→ **Task**
Copy every line of the entries below word for word, keeping their original order and line breaks.

/---

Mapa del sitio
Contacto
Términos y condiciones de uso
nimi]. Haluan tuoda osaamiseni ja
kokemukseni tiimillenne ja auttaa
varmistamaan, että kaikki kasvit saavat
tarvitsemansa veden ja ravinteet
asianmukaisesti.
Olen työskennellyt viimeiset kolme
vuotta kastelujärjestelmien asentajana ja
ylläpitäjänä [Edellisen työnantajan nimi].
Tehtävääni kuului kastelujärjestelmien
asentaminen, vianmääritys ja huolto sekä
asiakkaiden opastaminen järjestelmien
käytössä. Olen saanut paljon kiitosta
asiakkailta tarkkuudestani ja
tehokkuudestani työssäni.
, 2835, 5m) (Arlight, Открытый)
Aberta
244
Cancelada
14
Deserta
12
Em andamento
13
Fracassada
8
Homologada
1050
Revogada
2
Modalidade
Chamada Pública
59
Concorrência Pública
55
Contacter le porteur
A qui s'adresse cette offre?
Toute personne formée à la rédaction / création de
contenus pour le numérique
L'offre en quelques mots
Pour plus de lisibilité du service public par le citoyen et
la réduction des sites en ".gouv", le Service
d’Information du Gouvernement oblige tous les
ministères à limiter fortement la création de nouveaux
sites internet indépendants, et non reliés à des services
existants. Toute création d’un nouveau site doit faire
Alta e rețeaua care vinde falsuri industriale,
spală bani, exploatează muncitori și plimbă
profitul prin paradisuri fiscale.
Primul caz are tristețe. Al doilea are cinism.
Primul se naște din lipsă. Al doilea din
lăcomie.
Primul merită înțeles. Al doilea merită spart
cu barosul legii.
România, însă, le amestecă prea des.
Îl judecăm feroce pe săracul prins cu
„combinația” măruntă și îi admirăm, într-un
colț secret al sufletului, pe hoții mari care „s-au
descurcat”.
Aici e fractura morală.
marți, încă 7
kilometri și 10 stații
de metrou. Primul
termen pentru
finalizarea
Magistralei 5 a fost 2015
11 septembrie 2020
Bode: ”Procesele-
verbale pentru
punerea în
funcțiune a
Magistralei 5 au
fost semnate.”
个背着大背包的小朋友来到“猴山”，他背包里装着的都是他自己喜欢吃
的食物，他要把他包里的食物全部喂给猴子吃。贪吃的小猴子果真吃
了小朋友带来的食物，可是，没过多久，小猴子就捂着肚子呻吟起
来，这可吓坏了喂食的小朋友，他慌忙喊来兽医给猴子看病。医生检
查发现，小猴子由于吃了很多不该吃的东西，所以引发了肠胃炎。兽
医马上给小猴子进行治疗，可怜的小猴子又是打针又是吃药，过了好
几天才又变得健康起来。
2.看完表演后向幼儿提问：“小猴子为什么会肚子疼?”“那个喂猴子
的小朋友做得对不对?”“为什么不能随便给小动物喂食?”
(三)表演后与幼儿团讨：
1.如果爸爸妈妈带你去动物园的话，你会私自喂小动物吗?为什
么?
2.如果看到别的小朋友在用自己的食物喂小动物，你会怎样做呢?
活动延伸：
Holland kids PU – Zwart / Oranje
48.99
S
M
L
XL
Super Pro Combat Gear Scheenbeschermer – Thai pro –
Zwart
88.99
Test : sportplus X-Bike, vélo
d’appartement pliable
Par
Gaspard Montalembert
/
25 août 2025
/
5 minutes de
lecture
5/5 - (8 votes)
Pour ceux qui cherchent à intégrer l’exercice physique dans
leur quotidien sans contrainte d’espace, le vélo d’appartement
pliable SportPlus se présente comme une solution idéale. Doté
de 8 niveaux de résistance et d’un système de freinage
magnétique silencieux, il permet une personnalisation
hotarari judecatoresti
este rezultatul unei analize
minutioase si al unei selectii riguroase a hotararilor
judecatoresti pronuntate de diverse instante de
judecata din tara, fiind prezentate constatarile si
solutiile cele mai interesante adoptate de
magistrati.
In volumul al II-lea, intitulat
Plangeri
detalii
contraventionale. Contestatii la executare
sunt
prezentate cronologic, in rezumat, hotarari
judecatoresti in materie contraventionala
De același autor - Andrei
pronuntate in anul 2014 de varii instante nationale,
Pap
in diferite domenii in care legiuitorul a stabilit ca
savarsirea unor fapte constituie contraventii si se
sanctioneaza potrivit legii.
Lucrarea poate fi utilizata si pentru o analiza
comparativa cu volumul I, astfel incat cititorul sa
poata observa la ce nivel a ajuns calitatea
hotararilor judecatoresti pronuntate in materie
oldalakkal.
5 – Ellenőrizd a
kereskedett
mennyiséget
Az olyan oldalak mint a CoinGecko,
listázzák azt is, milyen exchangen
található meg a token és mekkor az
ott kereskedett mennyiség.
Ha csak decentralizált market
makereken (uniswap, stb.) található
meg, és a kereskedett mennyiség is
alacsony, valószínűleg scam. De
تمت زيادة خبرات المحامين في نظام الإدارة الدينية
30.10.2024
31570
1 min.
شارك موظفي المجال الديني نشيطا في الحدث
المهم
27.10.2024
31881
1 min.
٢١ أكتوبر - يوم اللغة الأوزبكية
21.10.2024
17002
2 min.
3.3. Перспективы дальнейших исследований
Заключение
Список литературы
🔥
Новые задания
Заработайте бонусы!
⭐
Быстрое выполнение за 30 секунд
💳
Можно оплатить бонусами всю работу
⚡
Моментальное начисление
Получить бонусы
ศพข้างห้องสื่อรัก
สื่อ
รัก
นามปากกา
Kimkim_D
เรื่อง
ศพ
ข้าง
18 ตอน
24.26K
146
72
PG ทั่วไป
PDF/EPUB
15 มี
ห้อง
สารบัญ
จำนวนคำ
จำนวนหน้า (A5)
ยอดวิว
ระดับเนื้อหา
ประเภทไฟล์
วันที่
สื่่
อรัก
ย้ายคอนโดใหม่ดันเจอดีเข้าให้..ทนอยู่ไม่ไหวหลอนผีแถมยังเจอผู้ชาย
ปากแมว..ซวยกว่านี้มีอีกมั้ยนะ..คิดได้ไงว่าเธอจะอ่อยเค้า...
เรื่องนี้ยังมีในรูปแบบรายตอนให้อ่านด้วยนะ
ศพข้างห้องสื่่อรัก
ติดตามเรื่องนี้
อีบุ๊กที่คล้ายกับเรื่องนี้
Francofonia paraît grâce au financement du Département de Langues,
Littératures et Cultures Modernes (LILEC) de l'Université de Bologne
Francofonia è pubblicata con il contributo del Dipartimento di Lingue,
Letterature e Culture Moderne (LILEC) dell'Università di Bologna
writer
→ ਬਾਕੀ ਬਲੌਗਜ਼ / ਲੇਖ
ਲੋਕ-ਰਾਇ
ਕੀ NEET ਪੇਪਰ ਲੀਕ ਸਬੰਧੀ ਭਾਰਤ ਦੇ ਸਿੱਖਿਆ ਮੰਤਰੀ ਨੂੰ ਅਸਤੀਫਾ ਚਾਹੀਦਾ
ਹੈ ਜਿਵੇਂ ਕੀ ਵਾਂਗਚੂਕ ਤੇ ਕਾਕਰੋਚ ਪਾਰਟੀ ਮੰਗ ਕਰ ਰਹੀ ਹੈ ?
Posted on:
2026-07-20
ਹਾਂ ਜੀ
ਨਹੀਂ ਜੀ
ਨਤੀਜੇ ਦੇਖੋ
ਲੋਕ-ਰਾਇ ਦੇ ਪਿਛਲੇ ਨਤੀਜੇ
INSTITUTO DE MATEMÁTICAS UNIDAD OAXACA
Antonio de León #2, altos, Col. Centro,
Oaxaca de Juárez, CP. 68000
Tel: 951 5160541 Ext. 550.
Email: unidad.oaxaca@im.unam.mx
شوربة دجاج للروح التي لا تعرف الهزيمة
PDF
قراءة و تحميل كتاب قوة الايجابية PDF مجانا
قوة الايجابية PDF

\---

→ **Reply**
Mapa del sitio
Contacto
Términos y condiciones de uso
nimi]. Haluan tuoda osaamiseni ja
kokemukseni tiimillenne ja auttaa
varmistamaan, että kaikki kasvit saavat
tarvitsemansa veden ja ravinteet
asianmukaisesti.
Olen työskennellyt viimeiset kolme
vuotta kastelujärjestelmien asentajana ja
ylläpitäjänä [Edellisen työnantajan nimi].
Tehtävääni kuului kastelujärjestelmien
asentaminen, vianmääritys ja huolto sekä
asiakkaiden opastaminen järjestelmien
käytössä. Olen saanut paljon kiitosta
asiakkailta tarkkuudestani ja
tehokkuudestani työssäni.
, 2835, 5m) (Arlight, Открытый)
Aberta
244
Cancelada
14
Deserta
12
Em andamento
13
Fracassada
8
Homologada
1050
Revogada
2
Modalidade
Chamada Pública
59
Concorrência Pública
55
Contacter le porteur
A qui s'adresse cette offre?
Toute personne formée à la rédaction / création de
contenus pour le numérique
L'offre en quelques mots
Pour plus de lisibilité du service public par le citoyen et
la réduction des sites en ".gouv", le Service
d’Information du Gouvernement oblige tous les
ministères à limiter fortement la création de nouveaux
sites internet indépendants, et non reliés à des services
existants. Toute création d’un nouveau site doit faire
Alta e rețeaua care vinde falsuri industriale,
spală bani, exploatează muncitori și plimbă
profitul prin paradisuri fiscale.
Primul caz are tristețe. Al doilea are cinism.
Primul se naște din lipsă. Al doilea din
lăcomie.
Primul merită înțeles. Al doilea merită spart
cu barosul legii.
România, însă, le amestecă prea des.
Îl judecăm feroce pe săracul prins cu
„combinația” măruntă și îi admirăm, într-un
colț secret al sufletului, pe hoții mari care „s-au
descurcat”.
Aici e fractura morală.
marți, încă 7
kilometri și 10 stații
de metrou. Primul
termen pentru
finalizarea
Magistralei 5 a fost 2015
11 septembrie 2020
Bode: ”Procesele-
verbale pentru
punerea în
funcțiune a
Magistralei 5 au
fost semnate.”
个背着大背包的小朋友来到“猴山”，他背包里装着的都是他自己喜欢吃
的食物，他要把他包里的食物全部喂给猴子吃。贪吃的小猴子果真吃
了小朋友带来的食物，可是，没过多久，小猴子就捂着肚子呻吟起
来，这可吓坏了喂食的小朋友，他慌忙喊来兽医给猴子看病。医生检
查发现，小猴子由于吃了很多不该吃的东西，所以引发了肠胃炎。兽
医马上给小猴子进行治疗，可怜的小猴子又是打针又是吃药，过了好
几天才又变得健康起来。
2.看完表演后向幼儿提问：“小猴子为什么会肚子疼?”“那个喂猴子
的小朋友做得对不对?”“为什么不能随便给小动物喂食?”
(三)表演后与幼儿团讨：
1.如果爸爸妈妈带你去动物园的话，你会私自喂小动物吗?为什
么?
2.如果看到别的小朋友在用自己的食物喂小动物，你会怎样做呢?
活动延伸：
Holland kids PU – Zwart / Oranje
48.99
S
M
L
XL
Super Pro Combat Gear Scheenbeschermer – Thai pro –
Zwart
88.99
Test : sportplus X-Bike, vélo
d’appartement pliable
Par
Gaspard Montalembert
/
25 août 2025
/
5 minutes de
lecture
5/5 - (8 votes)
Pour ceux qui cherchent à intégrer l’exercice physique dans
leur quotidien sans contrainte d’espace, le vélo d’appartement
pliable SportPlus se présente comme une solution idéale. Doté
de 8 niveaux de résistance et d’un système de freinage
magnétique silencieux, il permet une personnalisation
hotarari judecatoresti
este rezultatul unei analize
minutioase si al unei selectii riguroase a hotararilor
judecatoresti pronuntate de diverse instante de
judecata din tara, fiind prezentate constatarile si
solutiile cele mai interesante adoptate de
magistrati.
In volumul al II-lea, intitulat
Plangeri
detalii
contraventionale. Contestatii la executare
sunt
prezentate cronologic, in rezumat, hotarari
judecatoresti in materie contraventionala
De același autor - Andrei
pronuntate in anul 2014 de varii instante nationale,
Pap
in diferite domenii in care legiuitorul a stabilit ca
savarsirea unor fapte constituie contraventii si se
sanctioneaza potrivit legii.
Lucrarea poate fi utilizata si pentru o analiza
comparativa cu volumul I, astfel incat cititorul sa
poata observa la ce nivel a ajuns calitatea
hotararilor judecatoresti pronuntate in materie
oldalakkal.
5 – Ellenőrizd a
kereskedett
mennyiséget
Az olyan oldalak mint a CoinGecko,
listázzák azt is, milyen exchangen
található meg a token és mekkor az
ott kereskedett mennyiség.
Ha csak decentralizált market
makereken (uniswap, stb.) található
meg, és a kereskedett mennyiség is
alacsony, valószínűleg scam. De
تمت زيادة خبرات المحامين في نظام الإدارة الدينية
30.10.2024
31570
1 min.
شارك موظفي المجال الديني نشيطا في الحدث
المهم
27.10.2024
31881
1 min.
٢١ أكتوبر - يوم اللغة الأوزبكية
21.10.2024
17002
2 min.
3.3. Перспективы дальнейших исследований
Заключение
Список литературы
🔥
Новые задания
Заработайте бонусы!
⭐
Быстрое выполнение за 30 секунд
💳
Можно оплатить бонусами всю работу
⚡
Моментальное начисление
Получить бонусы
ศพข้างห้องสื่อรัก
สื่อ
รัก
นามปากกา
Kimkim_D
เรื่อง
ศพ
ข้าง
18 ตอน
24.26K
146
72
PG ทั่วไป
PDF/EPUB
15 มี
ห้อง
สารบัญ
จำนวนคำ
จำนวนหน้า (A5)
ยอดวิว
ระดับเนื้อหา
ประเภทไฟล์
วันที่
สื่่
อรัก
ย้ายคอนโดใหม่ดันเจอดีเข้าให้..ทนอยู่ไม่ไหวหลอนผีแถมยังเจอผู้ชาย
ปากแมว..ซวยกว่านี้มีอีกมั้ยนะ..คิดได้ไงว่าเธอจะอ่อยเค้า...
เรื่องนี้ยังมีในรูปแบบรายตอนให้อ่านด้วยนะ
ศพข้างห้องสื่่อรัก
ติดตามเรื่องนี้
อีบุ๊กที่คล้ายกับเรื่องนี้
Francofonia paraît grâce au financement du Département de Langues,
Littératures et Cultures Modernes (LILEC) de l'Université de Bologne
Francofonia è pubblicata con il contributo del Dipartimento di Lingue,
Letterature e Culture Moderne (LILEC) dell'Università di Bologna
writer
→ ਬਾਕੀ ਬਲੌਗਜ਼ / ਲੇਖ
ਲੋਕ-ਰਾਇ
ਕੀ NEET ਪੇਪਰ ਲੀਕ ਸਬੰਧੀ ਭਾਰਤ ਦੇ ਸਿੱਖਿਆ ਮੰਤਰੀ ਨੂੰ ਅਸਤੀਫਾ ਚਾਹੀਦਾ
ਹੈ ਜਿਵੇਂ ਕੀ ਵਾਂਗਚੂਕ ਤੇ ਕਾਕਰੋਚ ਪਾਰਟੀ ਮੰਗ ਕਰ ਰਹੀ ਹੈ ?
Posted on:
2026-07-20
ਹਾਂ ਜੀ
ਨਹੀਂ ਜੀ
ਨਤੀਜੇ ਦੇਖੋ
ਲੋਕ-ਰਾਇ ਦੇ ਪਿਛਲੇ ਨਤੀਜੇ
INSTITUTO DE MATEMÁTICAS UNIDAD OAXACA
Antonio de León #2, altos, Col. Centro,
Oaxaca de Juárez, CP. 68000
Tel: 951 5160541 Ext. 550.
Email: unidad.oaxaca@im.unam.mx
شوربة دجاج للروح التي لا تعرف الهزيمة
PDF
قراءة و تحميل كتاب قوة الايجابية PDF مجانا
قوة الايجابية PDF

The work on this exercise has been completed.